7. Procedure and conditions for processing personal data

The processing of personal data is carried out in accordance with the requirements of the legislation of the Russian Federation.

The processing of personal data is carried out with the consent of the subjects of personal data to the processing of their personal data, as well as without it in cases provided for by the legislation of the Russian Federation.

It is not allowed to disclose to third parties and distribute personal data without the consent of the subject of personal data, unless otherwise provided by federal law. Consent to the processing of personal data authorized by the subject of personal data for distribution is issued separately from other consents of the subject of personal data to the processing of his personal data.

The requirements for the content of the consent to the processing of personal data authorized by the subject of personal data for distribution are approved by the Order of Roskomnadzor dated February 24, 2021 No. 18. Transfer of personal data to the bodies of inquiry and investigation, the Federal Tax Service, the Social Fund of Russia and other authorized executive bodies and organization is carried out in accordance with the requirements of the legislation of the Russian Federation.

In accordance with Part 5 of Article 18 of the Law on Personal Data, when collecting personal data, including through the information and telecommunications network "Internet", the Operator ensures the recording, systematization, accumulation, storage, clarification (updating, changing), extraction of personal data citizens of the Russian Federation using databases located on the territory of the Russian Federation.

8. Methods and terms of personal data processing

The operator collects, records, systematizes, accumulates, stores, clarifies (updates, changes), extracts, uses, transfers (distributes, provides, accesses), depersonalizes, blocks, deletes, destroys personal data.

The operator carries out mixed processing of personal data (with and without the use of automation tools). The information received during the processing of personal data is transmitted through the internal network of the Operator, as well as using the Internet.

The term for processing personal data cannot exceed the period determined by the purposes of processing personal data specified in Article 5 of this Policy.

The condition for terminating the processing of personal data is also the expiration of the consent or withdrawal of the consent of the Subject to the processing of his personal data (unless the current legislation provides for the right of the Operator to process personal data in the absence of consent), as well as the identification of unlawful processing of personal data.
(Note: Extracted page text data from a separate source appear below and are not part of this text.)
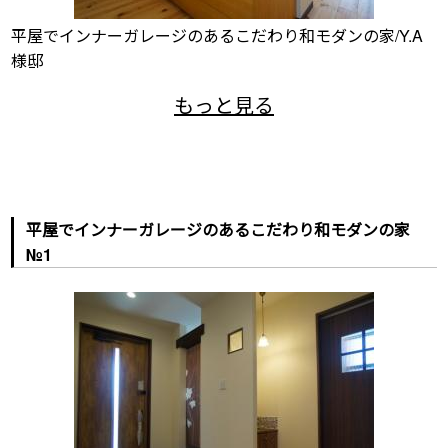
平屋でインナーガレージのあるこだわり和モダンの家/Y.A
様邸
平屋でインナーガレージのあるこだわり和モダンの家
№1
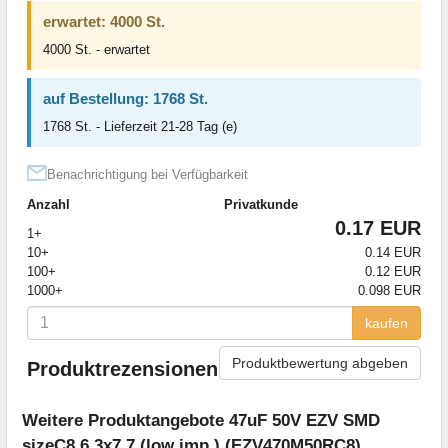
erwartet: 4000 St.
4000 St. - erwartet
auf Bestellung: 1768 St.
1768 St. - Lieferzeit 21-28 Tag (e)
Benachrichtigung bei Verfügbarkeit
Anzahl
Privatkunde
0.17 EUR
1+
10+
0.14 EUR
100+
0.12 EUR
1000+
0.098 EUR
kaufen
Produktbewertung abgeben
Produktrezensionen
Weitere Produktangebote 47uF 50V EZV SMD
sizeC8 6.3x7.7 (low imp.) (EZV470M50RC8)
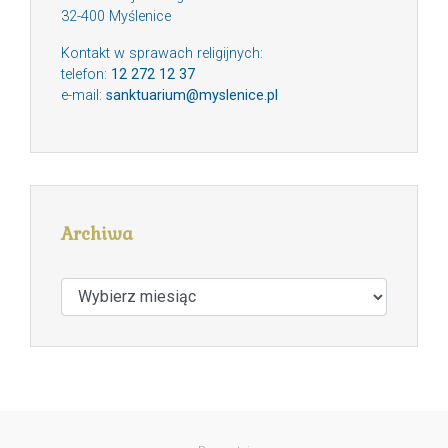
32-400 Myślenice
Kontakt w sprawach religijnych:
telefon:
12 272 12 37
e-mail:
sanktuarium@myslenice.pl
Archiwa
Archiwa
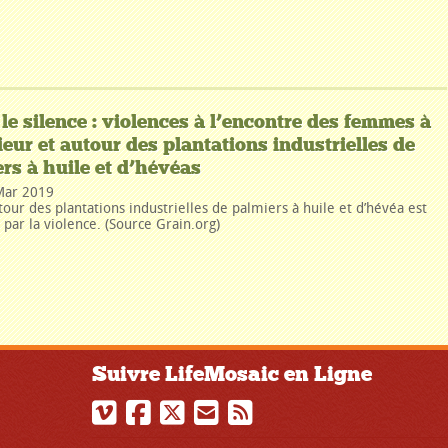
 le silence : violences à l’encontre des femmes à
rieur et autour des plantations industrielles de
rs à huile et d’hévéas
Mar 2019
tour des plantations industrielles de palmiers à huile et d’hévéa est
par la violence. (Source Grain.org)
Suivre LifeMosaic en Ligne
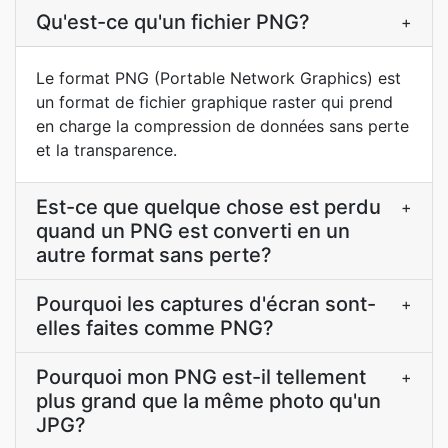
Qu'est-ce qu'un fichier PNG?
+
Le format PNG (Portable Network Graphics) est
un format de fichier graphique raster qui prend
en charge la compression de données sans perte
et la transparence.
Est-ce que quelque chose est perdu
+
quand un PNG est converti en un
autre format sans perte?
Pourquoi les captures d'écran sont-
+
elles faites comme PNG?
Pourquoi mon PNG est-il tellement
+
plus grand que la même photo qu'un
JPG?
The storage of personal data is carried out in a form that allows you to determine the Subject no longer than required by the purposes of processing personal data, except when a different period of storage of personal data is established by federal law or an agreement.

9. Ensuring the security of personal data

The main personal data protection measures used by the Operator are:

- Development of a policy regarding the processing of personal data;

- Establishment of individual passwords for access to the information system;

- The use of information security tools that have passed the conformity assessment procedure in the prescribed manner;

- Certified anti-virus software with regularly updated databases;

- Compliance with the conditions that ensure the safety of personal data and exclude unauthorized access to them;

- Detection of facts of unauthorized access to personal data and taking measures;

- Recovery of personal data modified or destroyed due to unauthorized access to them;

- Implementation of internal control and audit.